Top of PROVIDED INFORMATION

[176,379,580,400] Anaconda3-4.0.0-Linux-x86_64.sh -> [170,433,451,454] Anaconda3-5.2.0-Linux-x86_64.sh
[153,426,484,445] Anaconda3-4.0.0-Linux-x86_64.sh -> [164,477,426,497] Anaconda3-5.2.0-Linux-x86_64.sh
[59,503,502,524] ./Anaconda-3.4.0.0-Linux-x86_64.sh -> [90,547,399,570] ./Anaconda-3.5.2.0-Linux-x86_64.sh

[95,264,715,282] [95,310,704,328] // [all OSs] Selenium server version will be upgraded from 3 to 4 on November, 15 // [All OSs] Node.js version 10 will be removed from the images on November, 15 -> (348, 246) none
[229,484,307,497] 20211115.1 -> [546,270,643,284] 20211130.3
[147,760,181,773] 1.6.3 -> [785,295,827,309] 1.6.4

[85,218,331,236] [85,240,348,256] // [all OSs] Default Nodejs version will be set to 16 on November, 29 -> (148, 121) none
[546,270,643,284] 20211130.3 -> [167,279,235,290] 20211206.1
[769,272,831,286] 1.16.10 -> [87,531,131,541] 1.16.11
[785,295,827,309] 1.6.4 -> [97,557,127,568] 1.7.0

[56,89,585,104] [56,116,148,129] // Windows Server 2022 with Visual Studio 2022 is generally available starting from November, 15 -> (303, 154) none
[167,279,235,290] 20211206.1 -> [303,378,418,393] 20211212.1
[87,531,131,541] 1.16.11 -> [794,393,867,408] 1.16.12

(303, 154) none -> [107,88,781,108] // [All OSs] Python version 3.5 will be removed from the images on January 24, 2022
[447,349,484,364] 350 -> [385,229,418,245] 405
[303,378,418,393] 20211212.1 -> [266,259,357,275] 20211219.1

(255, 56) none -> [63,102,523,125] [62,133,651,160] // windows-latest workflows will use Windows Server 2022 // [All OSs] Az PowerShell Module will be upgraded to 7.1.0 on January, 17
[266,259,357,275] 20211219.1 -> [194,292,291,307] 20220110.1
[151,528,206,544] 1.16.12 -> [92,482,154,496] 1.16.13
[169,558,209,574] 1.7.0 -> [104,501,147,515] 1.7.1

Bottom of PROVIDED INFORMATION

Report the number of lines above that contain the word "images", and only that number.

▸ **RESULT**
2